Publication year - 1997
Publication title -
protein science
Language(s) - English
Resource type - Journals
SCImago Journal Rank - 3.353
H-Index - 175
eISSN - 1469-896X
pISSN - 0961-8368
DOI - 10.1002/pro.5560060318
Subject(s) - tryptophan , nuclease , chemistry , guanidine , fluorescence , protein secondary structure , micrococcal nuclease , fluorescence anisotropy , tryptophan synthase , protein structure , stereochemistry , dna , biochemistry , amino acid , nucleosome , physics , quantum mechanics , membrane , histone
5‐Hydroxytryptophan (5HW) and 7‐azatryptophan (7AW) are analogues of tryptophan that potentially can be incorporated biosynthetically into proteins and used as spectroscopic probes for studying protein‐DNA and protein‐protein complexes. The utility of these probes will depend on the extent to which they can be incorporated and the demonstration that they cause minimal perturbation of a protein's structure and stability. To investigate these factors in a model protein, we have incorporated 5HW and 7AW biosynthetically into staphylococcal nuclease A, using a trp auxotroph Escherichia coli expression system containing the temperature‐sensitive lambda c repressor. Both tryptophan analogues are incorporated into the protein with good efficiency. From analysis of absorption spectra, we estimate ∼95% incorporation of 5HW into position 140 of nuclease, and we estimate −98% incorporation of 7AW. CD spectra of the nuclease variants are similar to that of the tryptophan‐containing protein, indicating that the degree of secondary structure is not changed by the tryptophan analogues.

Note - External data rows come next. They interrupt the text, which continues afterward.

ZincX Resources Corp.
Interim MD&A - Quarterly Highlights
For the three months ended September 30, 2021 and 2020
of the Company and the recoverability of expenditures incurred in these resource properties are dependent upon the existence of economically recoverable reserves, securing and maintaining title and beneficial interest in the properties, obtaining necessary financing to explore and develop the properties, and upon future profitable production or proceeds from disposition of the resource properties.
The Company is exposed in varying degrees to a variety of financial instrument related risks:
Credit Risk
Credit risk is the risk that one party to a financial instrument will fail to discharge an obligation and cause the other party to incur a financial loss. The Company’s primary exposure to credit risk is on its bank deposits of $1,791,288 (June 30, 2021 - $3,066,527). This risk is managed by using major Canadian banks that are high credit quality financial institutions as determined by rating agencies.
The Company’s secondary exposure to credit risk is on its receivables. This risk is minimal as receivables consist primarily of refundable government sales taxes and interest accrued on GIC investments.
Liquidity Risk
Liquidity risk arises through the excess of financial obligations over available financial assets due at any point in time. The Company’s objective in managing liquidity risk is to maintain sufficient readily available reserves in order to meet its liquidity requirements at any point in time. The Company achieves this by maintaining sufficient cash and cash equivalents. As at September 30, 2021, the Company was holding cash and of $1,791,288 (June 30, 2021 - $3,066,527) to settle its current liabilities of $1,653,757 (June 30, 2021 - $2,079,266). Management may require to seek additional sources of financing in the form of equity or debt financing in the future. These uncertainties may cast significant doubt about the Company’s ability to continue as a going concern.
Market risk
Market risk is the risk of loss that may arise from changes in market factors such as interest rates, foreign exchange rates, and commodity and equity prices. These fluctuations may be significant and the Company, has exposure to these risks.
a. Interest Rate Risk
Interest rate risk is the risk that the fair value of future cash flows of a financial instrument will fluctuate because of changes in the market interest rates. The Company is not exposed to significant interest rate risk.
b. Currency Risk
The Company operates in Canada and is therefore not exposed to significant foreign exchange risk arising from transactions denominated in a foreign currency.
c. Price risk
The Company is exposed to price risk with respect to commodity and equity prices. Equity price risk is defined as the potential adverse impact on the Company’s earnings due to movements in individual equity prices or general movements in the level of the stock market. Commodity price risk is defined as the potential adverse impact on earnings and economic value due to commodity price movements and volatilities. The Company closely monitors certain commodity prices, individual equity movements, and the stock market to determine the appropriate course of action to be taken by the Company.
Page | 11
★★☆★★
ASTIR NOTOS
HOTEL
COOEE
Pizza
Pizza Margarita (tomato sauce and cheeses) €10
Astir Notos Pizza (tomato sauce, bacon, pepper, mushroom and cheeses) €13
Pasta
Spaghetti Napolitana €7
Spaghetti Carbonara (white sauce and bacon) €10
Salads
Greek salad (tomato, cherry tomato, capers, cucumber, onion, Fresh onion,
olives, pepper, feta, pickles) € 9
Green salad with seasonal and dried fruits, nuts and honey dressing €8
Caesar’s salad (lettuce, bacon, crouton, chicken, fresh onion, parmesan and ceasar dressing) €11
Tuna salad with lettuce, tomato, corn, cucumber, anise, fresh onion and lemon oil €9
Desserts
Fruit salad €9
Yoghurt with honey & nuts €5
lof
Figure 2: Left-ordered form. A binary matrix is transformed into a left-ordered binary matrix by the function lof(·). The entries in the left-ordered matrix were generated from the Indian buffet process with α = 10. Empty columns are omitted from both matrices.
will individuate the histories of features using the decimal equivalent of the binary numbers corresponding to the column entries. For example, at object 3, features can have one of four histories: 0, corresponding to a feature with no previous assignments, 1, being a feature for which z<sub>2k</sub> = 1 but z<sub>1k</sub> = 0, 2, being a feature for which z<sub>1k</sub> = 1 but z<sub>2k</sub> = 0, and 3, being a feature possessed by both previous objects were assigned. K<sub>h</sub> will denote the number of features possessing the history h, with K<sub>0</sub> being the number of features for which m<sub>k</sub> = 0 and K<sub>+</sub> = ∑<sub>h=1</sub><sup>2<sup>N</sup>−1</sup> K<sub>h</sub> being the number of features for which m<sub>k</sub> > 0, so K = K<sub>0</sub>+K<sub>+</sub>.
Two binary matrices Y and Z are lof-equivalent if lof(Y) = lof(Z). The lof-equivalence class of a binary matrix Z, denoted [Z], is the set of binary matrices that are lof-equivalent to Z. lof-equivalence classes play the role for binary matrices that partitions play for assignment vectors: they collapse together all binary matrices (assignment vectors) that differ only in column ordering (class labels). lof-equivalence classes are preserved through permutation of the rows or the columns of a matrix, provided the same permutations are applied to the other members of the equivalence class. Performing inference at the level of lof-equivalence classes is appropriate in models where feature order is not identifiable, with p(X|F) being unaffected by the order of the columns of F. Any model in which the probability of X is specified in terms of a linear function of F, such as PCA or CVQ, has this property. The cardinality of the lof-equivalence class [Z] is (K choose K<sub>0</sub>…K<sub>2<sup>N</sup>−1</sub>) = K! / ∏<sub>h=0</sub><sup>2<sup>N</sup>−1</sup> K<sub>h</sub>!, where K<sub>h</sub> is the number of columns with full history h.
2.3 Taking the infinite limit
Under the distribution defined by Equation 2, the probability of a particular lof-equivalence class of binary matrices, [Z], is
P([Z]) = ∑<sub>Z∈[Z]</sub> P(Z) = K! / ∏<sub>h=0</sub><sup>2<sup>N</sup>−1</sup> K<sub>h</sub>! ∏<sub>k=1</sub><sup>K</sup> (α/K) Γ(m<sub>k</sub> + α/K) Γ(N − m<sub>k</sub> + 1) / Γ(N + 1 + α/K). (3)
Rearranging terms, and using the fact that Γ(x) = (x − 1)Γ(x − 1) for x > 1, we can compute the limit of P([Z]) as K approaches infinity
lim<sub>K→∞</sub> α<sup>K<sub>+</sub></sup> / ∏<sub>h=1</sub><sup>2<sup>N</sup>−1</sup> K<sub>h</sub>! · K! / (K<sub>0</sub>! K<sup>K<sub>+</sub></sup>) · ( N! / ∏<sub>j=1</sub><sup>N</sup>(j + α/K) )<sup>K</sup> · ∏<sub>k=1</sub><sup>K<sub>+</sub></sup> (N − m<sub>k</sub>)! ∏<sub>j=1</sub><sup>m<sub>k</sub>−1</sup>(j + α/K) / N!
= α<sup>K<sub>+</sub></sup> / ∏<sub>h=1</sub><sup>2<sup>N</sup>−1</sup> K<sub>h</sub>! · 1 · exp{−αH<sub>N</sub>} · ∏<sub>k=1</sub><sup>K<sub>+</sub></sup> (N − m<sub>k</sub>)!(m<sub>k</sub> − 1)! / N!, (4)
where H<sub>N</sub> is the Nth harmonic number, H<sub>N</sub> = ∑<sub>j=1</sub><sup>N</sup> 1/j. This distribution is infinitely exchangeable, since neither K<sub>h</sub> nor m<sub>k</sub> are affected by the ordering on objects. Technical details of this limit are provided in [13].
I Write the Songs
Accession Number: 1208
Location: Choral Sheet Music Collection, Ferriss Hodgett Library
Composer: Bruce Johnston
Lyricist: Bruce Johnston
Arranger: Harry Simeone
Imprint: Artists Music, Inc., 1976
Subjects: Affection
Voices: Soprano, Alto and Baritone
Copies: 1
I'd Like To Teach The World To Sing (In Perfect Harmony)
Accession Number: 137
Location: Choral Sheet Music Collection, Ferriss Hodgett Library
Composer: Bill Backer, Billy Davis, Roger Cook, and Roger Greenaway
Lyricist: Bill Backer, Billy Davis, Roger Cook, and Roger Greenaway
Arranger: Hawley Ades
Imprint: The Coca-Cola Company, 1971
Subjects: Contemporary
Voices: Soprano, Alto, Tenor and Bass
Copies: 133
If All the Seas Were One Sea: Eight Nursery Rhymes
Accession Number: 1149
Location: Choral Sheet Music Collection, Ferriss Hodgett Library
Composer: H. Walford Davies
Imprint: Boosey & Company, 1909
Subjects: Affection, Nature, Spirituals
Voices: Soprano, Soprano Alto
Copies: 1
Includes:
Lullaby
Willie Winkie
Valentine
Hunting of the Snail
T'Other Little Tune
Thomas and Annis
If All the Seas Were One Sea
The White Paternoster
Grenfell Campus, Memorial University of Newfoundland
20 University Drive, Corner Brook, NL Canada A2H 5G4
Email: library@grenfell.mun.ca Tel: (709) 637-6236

Steady‐state fluorescence data show emission maxima of 338 nm for 5HW‐containing nuclease and 355 nm for 7AW‐containing nuclease. Time‐resolved fluorescence intensity and anisotropy measurements indicate that the incorporated 5HW residue, like tryptophan at position 140, has a dominant rotational correlation time that is approximately the value expected for global rotation of the protein. Guanidine‐hydrochloride‐induced unfolding studies show the unfolding transition to be two‐state for 5HW‐containing protein, with a free energy change for unfolding that is equal to that of the tryptophan‐containing protein. In contrast, the guanidine‐hydrochloride‐induced unfolding of 7AW‐containing nuclease appears to show a non‐two‐state transition, with the apparent stability of the protein being less than that of the tryptophan form.